* _Exercise_
Below are records that contain pictures; transcribe the text exactly and omit the pictures.

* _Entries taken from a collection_
■ ■ ■

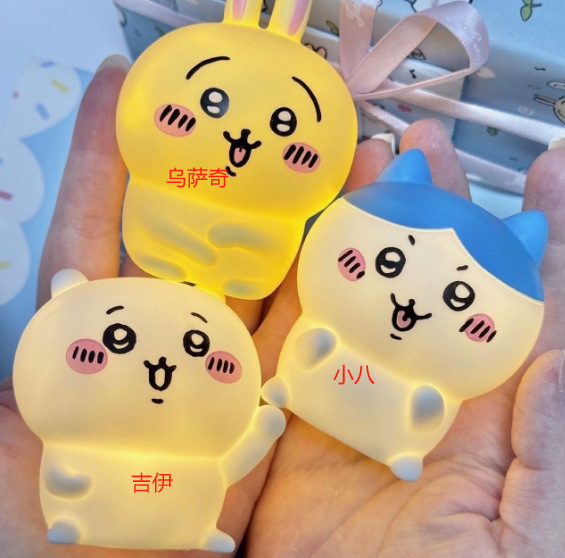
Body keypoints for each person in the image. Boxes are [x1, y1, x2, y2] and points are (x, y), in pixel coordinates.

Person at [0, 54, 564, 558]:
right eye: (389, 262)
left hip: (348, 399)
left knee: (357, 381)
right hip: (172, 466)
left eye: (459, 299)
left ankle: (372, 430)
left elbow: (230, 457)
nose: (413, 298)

■ ■ ■

* _Reply_
Body keypoints for each person in the image. Boxes are [x1, y1, x2, y2] and points are (x, y), in pixel coordinates.

Person at [0, 54, 564, 558]:
right eye: (389, 262)
left hip: (348, 399)
left knee: (357, 381)
right hip: (172, 466)
left eye: (459, 299)
left ankle: (372, 430)
left elbow: (230, 457)
nose: (413, 298)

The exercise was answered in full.